▶ **PROBLEM TO SOLVE**
Copy out all of the material below word for word, leaving out the pictures.

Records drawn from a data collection
[Start of section]
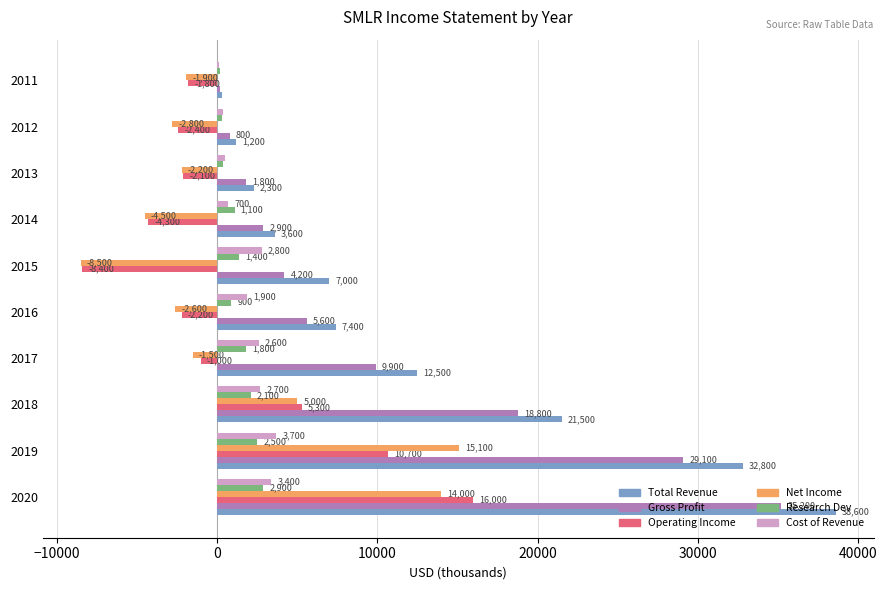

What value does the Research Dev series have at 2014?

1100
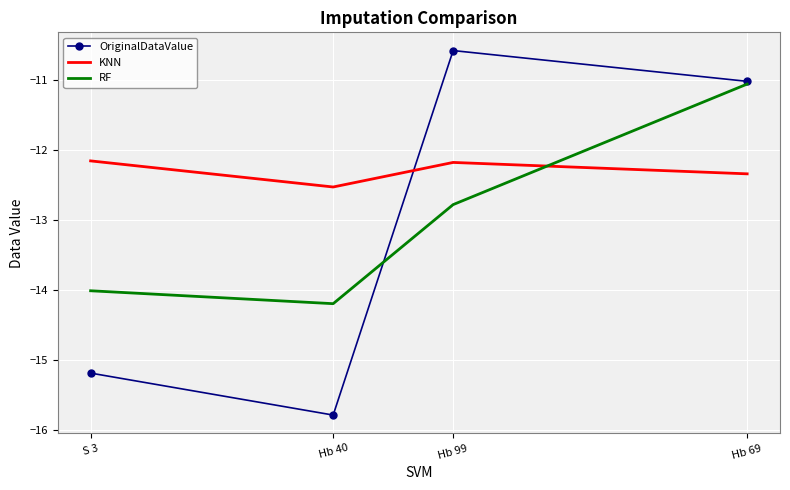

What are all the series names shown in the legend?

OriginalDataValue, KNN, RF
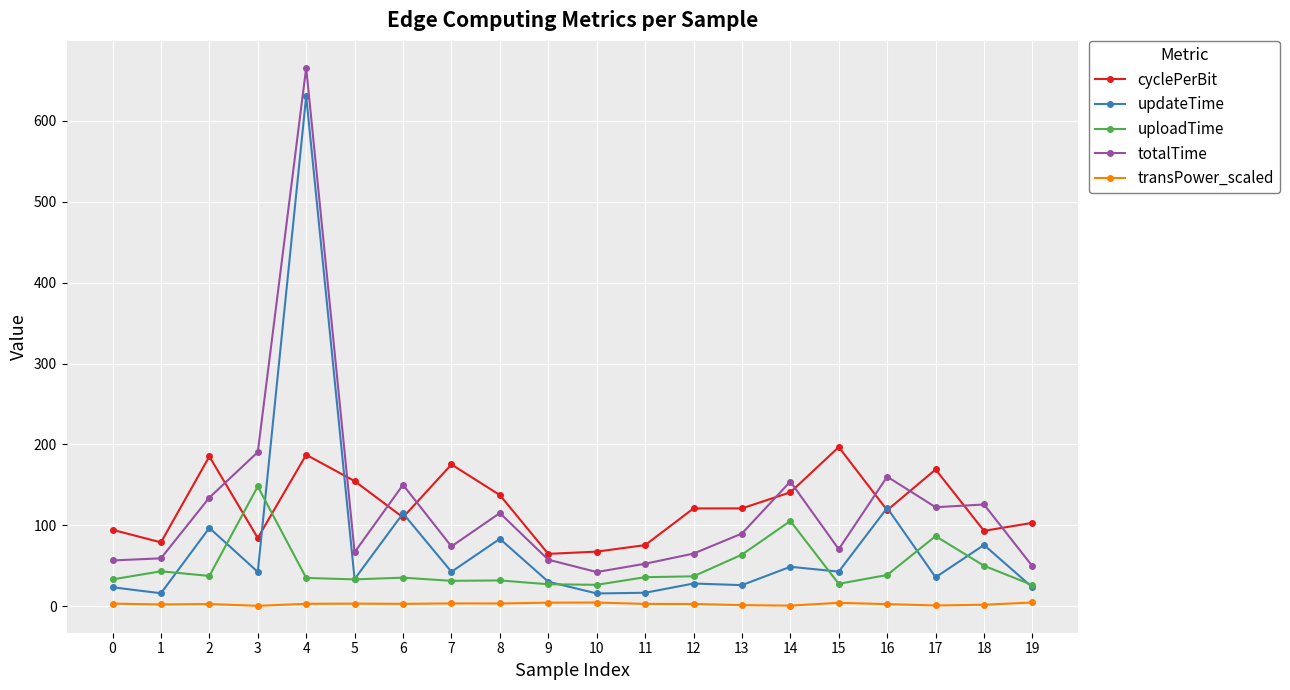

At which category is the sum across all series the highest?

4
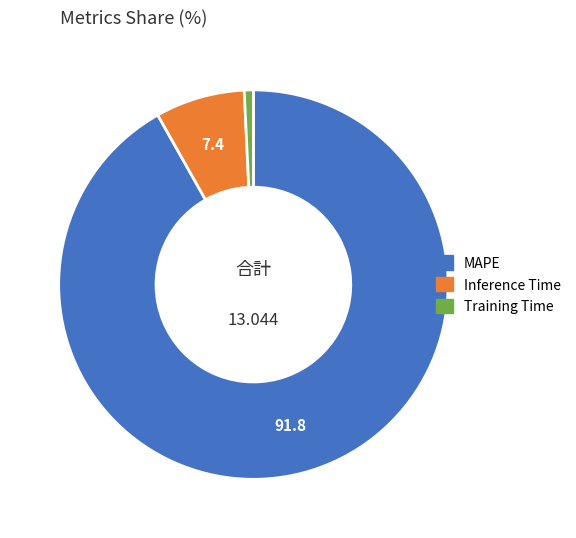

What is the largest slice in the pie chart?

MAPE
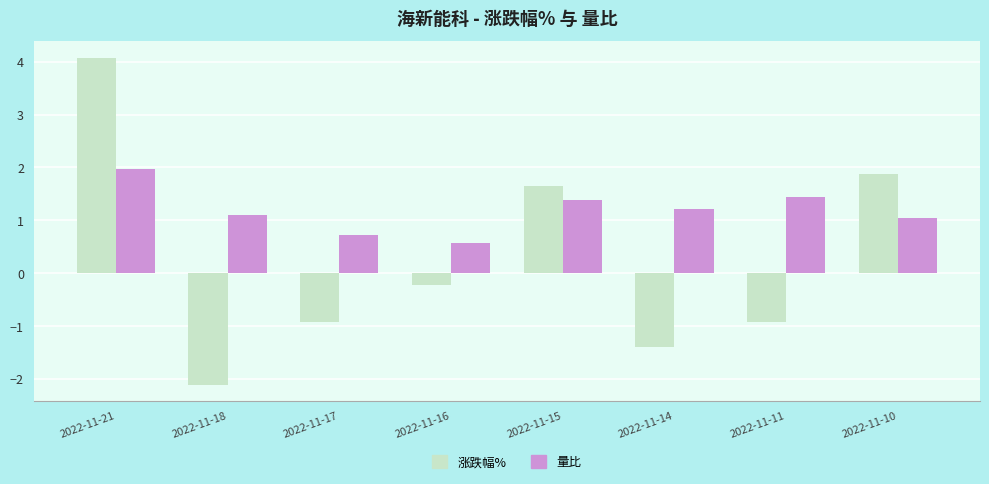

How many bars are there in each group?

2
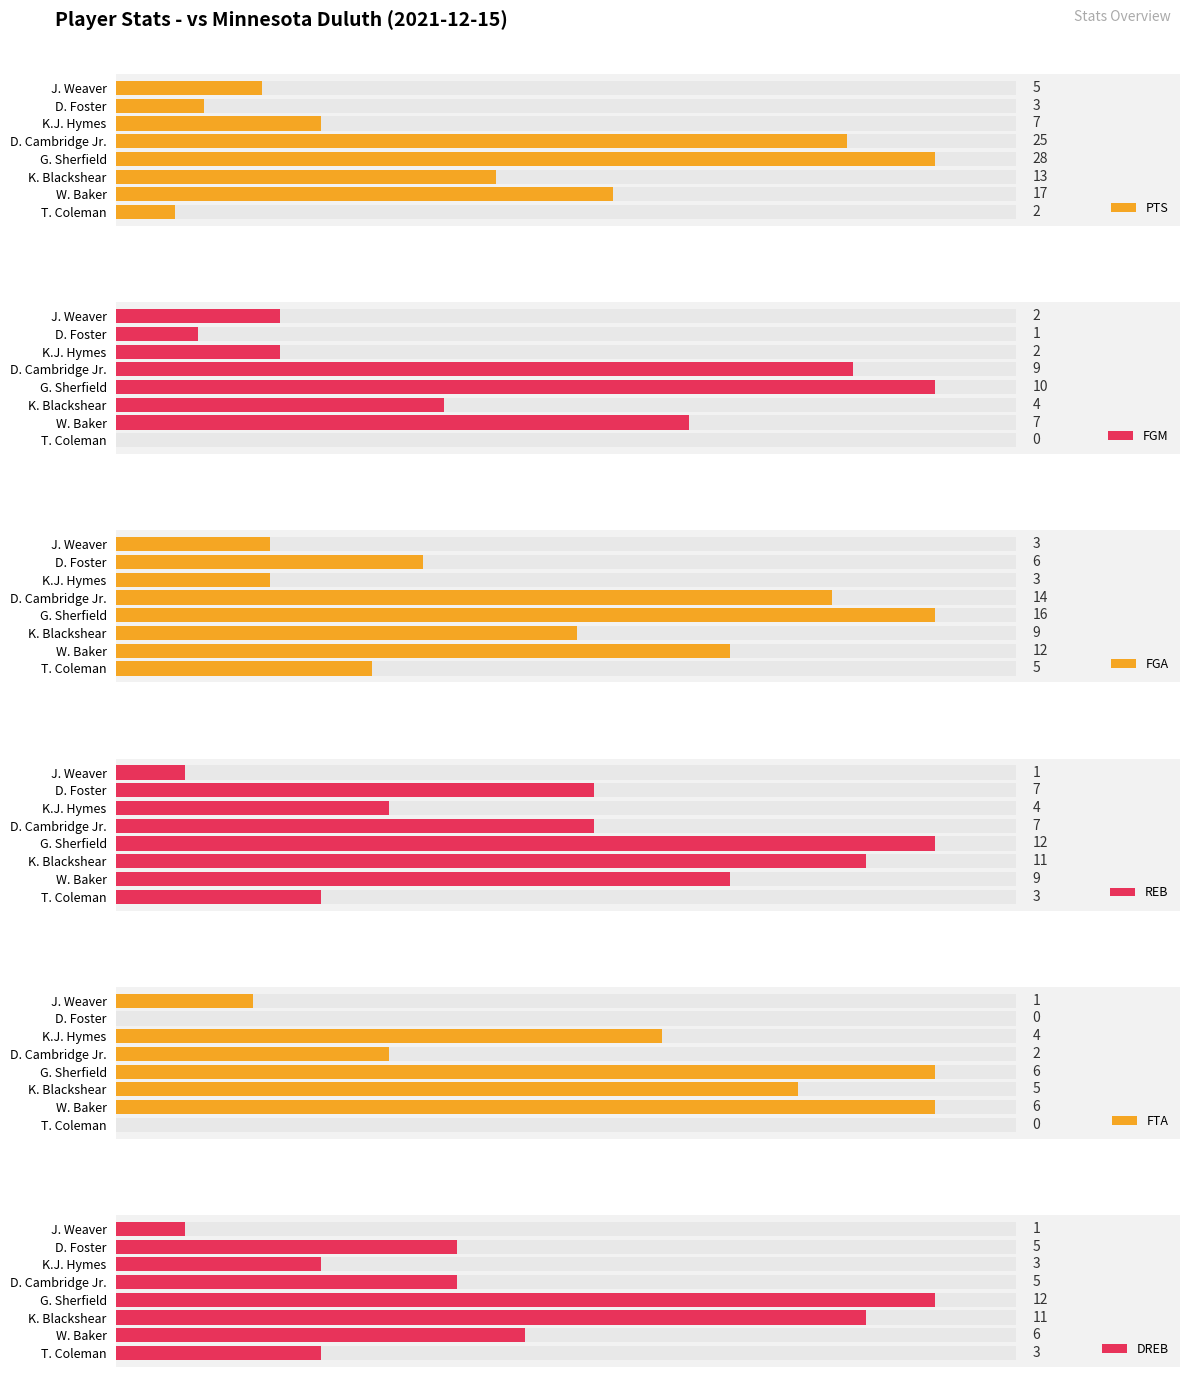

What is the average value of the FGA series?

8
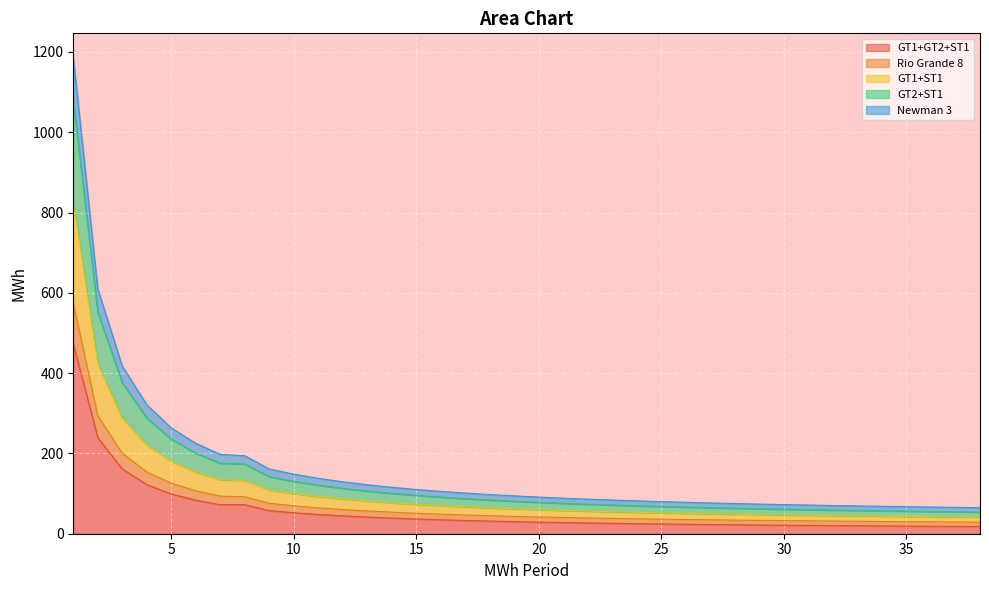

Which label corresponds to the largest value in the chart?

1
[End of section]
▶ **WRITTEN RESPONSE**
What value does the Research Dev series have at 2014?

1100

What are all the series names shown in the legend?

OriginalDataValue, KNN, RF

At which category is the sum across all series the highest?

4

What is the largest slice in the pie chart?

MAPE

How many bars are there in each group?

2

What is the average value of the FGA series?

8

Which label corresponds to the largest value in the chart?

1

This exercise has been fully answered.